When you go to the boat, bring a pen, pad of paper and a digital camera as a minimum. Human memory is notoriously poor at detail for the most part and having the above will allow you to review the boat at a later time. 

While you're on the boat, poke around and look behind the cushions, in cabinets and lockers, and see how those spaces look. Often, if a boat is in bad shape, the owners will clean it up, but will forget to clean up the nooks and crannies that can reveal more of the boat's true normal conditions. This can often tell you if the boat was sunk at any point, or had any significant leaks—since waterlines and marks may be present.

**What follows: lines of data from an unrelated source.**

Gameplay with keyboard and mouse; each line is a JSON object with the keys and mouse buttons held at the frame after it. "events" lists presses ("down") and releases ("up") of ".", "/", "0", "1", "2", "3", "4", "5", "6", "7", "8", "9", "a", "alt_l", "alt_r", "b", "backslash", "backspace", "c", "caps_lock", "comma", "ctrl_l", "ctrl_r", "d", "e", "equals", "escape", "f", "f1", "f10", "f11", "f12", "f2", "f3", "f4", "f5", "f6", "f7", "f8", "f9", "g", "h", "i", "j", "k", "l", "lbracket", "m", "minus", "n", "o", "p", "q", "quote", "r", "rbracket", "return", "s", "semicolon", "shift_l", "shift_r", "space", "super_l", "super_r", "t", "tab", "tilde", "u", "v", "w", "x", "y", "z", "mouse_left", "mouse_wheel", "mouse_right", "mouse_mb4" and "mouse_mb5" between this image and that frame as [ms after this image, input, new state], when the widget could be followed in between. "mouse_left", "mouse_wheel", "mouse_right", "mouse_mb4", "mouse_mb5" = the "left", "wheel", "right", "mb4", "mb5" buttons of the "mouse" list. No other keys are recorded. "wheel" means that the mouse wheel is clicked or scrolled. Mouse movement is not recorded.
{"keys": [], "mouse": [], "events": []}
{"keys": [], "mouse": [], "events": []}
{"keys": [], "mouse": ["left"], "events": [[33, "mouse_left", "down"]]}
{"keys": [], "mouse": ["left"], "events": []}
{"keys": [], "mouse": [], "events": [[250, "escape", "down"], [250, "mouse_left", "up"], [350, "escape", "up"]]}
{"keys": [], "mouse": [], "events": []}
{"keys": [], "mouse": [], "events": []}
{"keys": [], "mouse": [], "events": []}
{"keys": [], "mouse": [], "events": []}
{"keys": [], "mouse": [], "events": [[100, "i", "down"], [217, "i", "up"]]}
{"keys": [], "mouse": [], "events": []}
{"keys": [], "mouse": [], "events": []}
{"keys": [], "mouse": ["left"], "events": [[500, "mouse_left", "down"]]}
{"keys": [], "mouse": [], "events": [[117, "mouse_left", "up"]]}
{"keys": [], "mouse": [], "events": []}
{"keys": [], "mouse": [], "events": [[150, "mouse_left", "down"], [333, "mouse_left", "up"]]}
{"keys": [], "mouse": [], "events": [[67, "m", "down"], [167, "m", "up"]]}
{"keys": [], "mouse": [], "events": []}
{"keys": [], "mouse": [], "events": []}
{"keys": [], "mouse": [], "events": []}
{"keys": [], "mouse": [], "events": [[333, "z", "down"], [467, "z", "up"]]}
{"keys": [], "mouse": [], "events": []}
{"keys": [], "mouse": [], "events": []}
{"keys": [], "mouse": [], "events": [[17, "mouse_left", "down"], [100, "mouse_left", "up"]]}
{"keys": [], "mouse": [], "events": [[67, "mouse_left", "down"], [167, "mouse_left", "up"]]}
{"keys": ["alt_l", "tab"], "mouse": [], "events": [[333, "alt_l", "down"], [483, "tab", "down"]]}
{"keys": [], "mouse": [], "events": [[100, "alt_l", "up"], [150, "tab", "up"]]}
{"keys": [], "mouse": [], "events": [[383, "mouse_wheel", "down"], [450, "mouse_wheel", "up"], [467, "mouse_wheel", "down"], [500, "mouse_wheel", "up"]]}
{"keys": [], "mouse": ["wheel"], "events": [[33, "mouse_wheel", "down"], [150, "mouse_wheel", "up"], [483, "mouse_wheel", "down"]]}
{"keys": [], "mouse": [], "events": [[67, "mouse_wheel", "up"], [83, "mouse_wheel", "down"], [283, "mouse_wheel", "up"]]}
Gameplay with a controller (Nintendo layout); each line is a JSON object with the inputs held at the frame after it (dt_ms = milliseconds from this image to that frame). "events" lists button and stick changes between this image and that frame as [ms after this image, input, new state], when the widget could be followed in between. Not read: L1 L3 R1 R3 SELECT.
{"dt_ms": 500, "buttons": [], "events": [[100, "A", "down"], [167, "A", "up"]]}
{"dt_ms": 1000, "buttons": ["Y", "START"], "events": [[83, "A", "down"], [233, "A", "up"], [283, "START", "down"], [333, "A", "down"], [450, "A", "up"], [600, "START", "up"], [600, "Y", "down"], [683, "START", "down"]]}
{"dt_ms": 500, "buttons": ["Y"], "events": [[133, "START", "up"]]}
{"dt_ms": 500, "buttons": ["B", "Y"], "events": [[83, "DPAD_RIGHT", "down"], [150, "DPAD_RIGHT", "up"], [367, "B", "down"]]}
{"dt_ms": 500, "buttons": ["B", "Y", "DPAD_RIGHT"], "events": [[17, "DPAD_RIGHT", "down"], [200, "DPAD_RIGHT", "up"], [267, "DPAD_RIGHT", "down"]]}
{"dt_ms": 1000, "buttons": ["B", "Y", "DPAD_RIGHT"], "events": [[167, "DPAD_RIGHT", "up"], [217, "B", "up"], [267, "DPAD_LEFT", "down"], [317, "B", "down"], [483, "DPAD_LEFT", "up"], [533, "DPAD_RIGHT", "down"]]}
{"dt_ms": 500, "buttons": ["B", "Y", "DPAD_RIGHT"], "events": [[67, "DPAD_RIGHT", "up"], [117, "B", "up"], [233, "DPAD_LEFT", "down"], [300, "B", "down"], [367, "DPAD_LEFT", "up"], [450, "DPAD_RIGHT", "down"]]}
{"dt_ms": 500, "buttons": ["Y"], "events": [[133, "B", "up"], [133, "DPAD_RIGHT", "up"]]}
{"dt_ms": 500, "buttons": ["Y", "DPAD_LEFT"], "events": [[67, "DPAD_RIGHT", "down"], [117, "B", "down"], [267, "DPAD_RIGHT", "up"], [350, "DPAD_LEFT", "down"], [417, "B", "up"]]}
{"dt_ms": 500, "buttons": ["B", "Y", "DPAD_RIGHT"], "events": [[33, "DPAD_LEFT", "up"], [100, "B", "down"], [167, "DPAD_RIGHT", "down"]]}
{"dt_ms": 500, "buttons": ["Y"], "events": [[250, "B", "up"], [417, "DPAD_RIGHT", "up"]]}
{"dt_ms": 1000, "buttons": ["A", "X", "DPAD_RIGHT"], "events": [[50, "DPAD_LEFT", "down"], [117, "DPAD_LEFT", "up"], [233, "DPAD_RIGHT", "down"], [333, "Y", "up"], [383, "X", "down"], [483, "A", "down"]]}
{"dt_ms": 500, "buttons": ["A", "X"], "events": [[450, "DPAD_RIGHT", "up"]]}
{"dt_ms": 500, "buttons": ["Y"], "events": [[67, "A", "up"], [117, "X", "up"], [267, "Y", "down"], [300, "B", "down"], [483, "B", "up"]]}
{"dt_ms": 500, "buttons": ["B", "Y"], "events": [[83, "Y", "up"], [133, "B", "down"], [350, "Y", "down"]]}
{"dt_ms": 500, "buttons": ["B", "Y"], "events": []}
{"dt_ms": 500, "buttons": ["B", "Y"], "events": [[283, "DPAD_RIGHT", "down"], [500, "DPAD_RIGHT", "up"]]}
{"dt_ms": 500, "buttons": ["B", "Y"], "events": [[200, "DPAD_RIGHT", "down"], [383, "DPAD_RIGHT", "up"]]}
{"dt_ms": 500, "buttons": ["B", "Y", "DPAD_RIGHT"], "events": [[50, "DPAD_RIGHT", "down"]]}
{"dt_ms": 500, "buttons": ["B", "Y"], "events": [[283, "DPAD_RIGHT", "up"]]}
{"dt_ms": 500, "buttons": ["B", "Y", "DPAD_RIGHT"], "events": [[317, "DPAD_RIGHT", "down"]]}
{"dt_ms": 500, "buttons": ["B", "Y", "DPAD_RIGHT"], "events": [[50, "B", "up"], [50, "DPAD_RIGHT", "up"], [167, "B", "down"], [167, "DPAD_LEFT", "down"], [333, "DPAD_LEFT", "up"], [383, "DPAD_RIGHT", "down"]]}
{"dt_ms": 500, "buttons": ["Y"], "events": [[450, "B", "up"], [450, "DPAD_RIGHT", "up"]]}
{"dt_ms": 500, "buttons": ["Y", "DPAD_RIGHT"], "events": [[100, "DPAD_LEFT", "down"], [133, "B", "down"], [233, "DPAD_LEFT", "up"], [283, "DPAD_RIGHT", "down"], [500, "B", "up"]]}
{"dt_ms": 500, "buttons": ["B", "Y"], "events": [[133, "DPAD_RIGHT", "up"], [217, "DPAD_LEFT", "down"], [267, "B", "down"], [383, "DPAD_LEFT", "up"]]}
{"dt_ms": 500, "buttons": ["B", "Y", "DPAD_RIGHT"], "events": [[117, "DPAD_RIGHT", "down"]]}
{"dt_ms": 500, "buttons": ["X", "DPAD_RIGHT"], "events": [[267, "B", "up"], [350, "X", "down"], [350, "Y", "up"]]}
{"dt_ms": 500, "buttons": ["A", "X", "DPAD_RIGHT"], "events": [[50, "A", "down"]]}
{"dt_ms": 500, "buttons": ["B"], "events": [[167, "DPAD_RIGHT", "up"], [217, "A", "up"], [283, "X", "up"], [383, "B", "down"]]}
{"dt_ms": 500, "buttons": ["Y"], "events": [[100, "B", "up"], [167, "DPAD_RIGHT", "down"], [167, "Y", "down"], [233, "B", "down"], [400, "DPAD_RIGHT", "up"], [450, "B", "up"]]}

While you're at the marina, walk around a bit and talk to the people there as well. Often, they can tell you about the boat in question and the owner of the boat. They can tell you if the boat has sat for long periods of time without the owner or anyone coming down to sail it or maintain it. They can tell you if the owner puts in long hours inspecting and maintaining the boat. These are often overlooked important clues to the condition of the boat. 

A boat that sits neglected for long periods of time is often in far worse shape than one that is sailed every week. A good owner will be down to check on his boat at least every two weeks. 

Good luck.


----------



## PalmettoSailor (Mar 7, 2006)

sailingdog said:


> .... If Merlins are typically raced, then you should see what the PHRF rating on it is. That would give you some idea of how it compares to the boats you are more familiar with.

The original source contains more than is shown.